A video of one of the world’s deepest known species of damselfish has been shared by one of the three people who described it. Chromis abyssus was discovered in 2007 and described in 2008 by ichthyological legends Richard L. Pyle, John L. Earle, and Brian D. Greene, of the Bishop Museum, Honolulu, Hawaii.
Specimens were collected at over 60m/197′ depths from a single locality in Palau when new techniques including mixed gas diving and rebreathers made discoveries in the mesophotic (50-150m/164′-492′) zone possible.
86 species of Chromis
At the time of publication, there were some 86 species of Chromis and 34 of those inhabit depths over 50m/164′. Their zooplankton diets versus benthic algae make survival possible for them down there, with nine species being restricted to deep water, and five of those species only being found over 60m/197′ depth prior to the Chromis abyssus discovery.

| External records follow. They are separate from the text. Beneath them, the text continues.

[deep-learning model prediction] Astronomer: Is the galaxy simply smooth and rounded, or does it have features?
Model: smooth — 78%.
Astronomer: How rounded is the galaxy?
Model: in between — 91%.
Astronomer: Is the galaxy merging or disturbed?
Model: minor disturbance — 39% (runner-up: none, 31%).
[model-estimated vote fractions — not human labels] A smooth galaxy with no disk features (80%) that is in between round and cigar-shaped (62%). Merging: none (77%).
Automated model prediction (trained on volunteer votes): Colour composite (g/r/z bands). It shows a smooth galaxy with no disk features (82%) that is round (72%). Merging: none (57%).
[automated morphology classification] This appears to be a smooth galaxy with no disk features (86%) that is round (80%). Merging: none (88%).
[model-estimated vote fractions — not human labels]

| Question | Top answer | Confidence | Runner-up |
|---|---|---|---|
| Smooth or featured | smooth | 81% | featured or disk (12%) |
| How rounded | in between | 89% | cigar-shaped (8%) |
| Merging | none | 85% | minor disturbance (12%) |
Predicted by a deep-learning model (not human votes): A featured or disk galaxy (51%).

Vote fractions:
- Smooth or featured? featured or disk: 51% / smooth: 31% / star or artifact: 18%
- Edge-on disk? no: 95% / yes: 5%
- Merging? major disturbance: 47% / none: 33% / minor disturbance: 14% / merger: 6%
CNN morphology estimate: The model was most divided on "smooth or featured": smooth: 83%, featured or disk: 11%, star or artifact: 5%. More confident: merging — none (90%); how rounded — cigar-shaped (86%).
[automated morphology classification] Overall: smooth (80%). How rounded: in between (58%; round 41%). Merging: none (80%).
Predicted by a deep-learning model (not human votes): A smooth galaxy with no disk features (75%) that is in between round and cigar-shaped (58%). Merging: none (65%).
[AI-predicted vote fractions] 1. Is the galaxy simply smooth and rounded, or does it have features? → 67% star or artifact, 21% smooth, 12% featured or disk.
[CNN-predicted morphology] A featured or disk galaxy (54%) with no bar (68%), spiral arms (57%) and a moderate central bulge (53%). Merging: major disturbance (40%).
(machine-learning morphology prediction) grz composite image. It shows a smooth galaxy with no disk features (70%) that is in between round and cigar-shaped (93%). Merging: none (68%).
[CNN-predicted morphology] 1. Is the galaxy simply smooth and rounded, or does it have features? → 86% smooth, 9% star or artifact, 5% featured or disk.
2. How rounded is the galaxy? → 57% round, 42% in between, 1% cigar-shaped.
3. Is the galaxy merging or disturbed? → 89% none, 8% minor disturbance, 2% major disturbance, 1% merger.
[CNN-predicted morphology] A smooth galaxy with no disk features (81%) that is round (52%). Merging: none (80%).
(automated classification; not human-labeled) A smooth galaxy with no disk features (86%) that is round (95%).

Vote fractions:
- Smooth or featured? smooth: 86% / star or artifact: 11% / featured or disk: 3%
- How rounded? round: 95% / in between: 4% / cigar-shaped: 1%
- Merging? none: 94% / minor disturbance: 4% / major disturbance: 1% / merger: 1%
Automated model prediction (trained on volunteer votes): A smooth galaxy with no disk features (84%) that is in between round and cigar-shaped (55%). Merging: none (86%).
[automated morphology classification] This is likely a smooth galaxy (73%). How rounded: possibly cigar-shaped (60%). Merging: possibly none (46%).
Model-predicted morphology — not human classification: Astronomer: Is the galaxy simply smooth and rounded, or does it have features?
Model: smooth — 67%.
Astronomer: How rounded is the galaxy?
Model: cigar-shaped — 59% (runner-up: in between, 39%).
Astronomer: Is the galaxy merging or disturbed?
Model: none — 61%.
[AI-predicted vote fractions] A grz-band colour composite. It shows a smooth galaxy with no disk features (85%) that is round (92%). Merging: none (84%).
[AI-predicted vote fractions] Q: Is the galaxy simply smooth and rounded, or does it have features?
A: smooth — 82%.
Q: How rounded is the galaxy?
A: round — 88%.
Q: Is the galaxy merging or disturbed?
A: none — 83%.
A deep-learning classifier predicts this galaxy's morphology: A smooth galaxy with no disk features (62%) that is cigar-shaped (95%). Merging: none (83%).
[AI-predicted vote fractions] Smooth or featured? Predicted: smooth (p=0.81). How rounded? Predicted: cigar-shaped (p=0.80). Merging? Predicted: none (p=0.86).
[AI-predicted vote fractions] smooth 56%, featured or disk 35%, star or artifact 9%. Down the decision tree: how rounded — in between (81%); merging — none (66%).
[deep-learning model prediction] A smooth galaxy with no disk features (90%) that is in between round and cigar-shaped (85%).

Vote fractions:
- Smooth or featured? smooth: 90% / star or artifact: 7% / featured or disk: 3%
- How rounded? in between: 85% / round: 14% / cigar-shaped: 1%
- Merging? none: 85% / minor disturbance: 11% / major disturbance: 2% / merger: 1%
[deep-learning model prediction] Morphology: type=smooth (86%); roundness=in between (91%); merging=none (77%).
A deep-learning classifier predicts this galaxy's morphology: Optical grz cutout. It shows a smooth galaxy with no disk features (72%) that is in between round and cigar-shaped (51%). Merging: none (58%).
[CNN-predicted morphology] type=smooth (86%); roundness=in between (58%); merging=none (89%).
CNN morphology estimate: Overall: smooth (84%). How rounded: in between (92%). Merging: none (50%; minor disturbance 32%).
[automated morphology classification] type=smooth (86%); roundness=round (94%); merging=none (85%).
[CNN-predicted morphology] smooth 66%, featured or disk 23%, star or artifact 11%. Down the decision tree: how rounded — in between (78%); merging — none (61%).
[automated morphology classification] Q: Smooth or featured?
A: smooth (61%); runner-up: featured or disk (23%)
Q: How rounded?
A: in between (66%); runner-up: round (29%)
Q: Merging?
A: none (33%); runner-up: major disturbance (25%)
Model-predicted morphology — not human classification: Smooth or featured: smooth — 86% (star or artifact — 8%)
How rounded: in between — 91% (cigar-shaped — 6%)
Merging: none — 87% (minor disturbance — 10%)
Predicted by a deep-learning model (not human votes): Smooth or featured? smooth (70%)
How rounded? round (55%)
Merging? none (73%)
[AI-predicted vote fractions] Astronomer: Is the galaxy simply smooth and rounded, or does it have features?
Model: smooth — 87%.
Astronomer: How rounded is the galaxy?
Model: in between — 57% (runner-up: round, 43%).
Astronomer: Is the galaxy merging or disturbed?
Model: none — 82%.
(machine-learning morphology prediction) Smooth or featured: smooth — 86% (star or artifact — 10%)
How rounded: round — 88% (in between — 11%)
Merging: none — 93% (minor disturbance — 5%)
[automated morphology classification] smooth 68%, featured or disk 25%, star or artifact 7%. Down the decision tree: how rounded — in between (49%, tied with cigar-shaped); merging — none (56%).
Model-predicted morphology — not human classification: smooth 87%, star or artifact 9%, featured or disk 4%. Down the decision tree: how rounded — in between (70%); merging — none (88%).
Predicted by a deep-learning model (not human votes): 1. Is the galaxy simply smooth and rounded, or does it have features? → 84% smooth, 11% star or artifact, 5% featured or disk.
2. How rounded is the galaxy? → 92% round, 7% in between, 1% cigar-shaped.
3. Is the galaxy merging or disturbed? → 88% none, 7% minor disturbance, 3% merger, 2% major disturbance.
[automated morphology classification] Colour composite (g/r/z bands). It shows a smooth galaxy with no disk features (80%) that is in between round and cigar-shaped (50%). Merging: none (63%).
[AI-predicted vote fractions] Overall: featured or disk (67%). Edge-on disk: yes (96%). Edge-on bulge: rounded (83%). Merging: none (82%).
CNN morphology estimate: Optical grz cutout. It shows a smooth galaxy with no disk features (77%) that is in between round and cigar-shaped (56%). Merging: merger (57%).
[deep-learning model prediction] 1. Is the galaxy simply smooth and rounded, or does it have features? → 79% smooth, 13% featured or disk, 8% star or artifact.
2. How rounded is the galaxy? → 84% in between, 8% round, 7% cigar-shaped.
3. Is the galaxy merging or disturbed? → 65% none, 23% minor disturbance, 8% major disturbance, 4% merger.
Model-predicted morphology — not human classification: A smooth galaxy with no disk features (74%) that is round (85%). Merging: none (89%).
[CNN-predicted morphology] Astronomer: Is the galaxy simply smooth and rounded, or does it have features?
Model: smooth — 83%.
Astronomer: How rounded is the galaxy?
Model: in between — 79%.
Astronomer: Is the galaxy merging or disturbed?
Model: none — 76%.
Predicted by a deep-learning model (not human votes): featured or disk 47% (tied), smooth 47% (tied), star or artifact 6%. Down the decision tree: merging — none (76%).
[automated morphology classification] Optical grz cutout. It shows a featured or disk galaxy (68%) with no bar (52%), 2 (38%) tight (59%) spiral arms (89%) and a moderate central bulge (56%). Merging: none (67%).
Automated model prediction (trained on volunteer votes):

The Deep Blue Chromis, Chromis abyssus, was described along with four other new species, Chromis brevirostris, circumaurea, degruyi and earina, and apart from two specimens of C.brevirostris, all were found at depths over 85 meters/279 feet.
As Brian Greene states in the video, the team at the Museum were not only deep-diving pioneers but pioneers in digital recording of science including digital photos, video, open-access scientific papers on the internet, and the embedding of hyperlinks.
Because of digital records like theirs, we get to report on new fish as and when they are described and also get a glimpse of them going about their daily lives in their natural habitat.